Determine how many lines in the entries below hold "scroll". Respond with that number only.

━━━ Recorded information

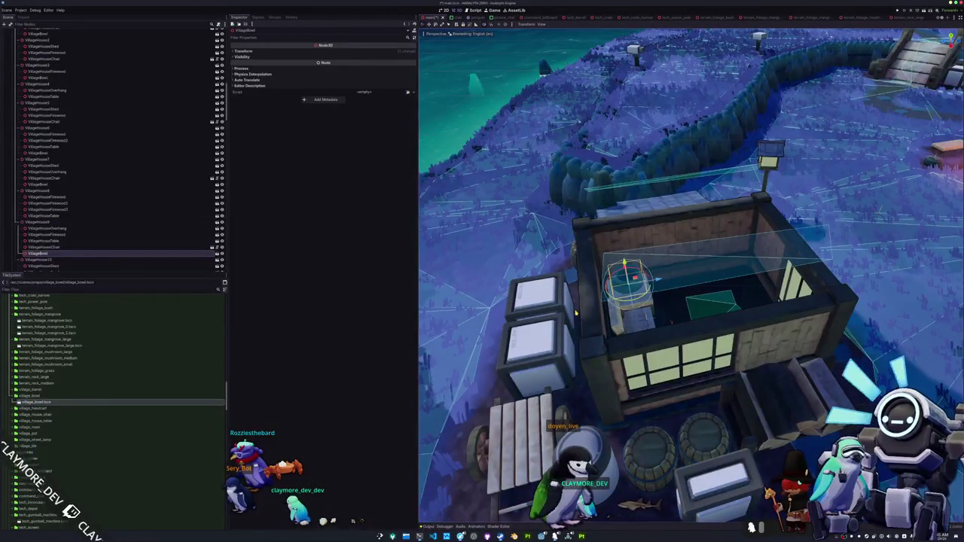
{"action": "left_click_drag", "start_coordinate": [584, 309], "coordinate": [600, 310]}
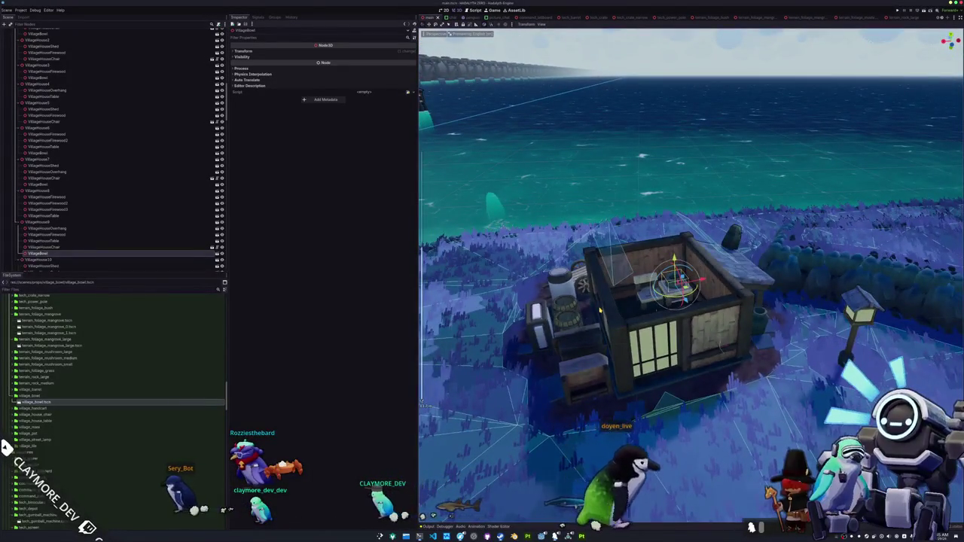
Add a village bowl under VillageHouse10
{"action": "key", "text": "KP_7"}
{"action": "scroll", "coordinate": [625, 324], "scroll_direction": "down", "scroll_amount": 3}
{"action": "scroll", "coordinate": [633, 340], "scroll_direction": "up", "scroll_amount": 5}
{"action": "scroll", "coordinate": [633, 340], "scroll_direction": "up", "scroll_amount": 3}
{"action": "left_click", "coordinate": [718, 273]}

━━━━━━

## [Output of the task]
3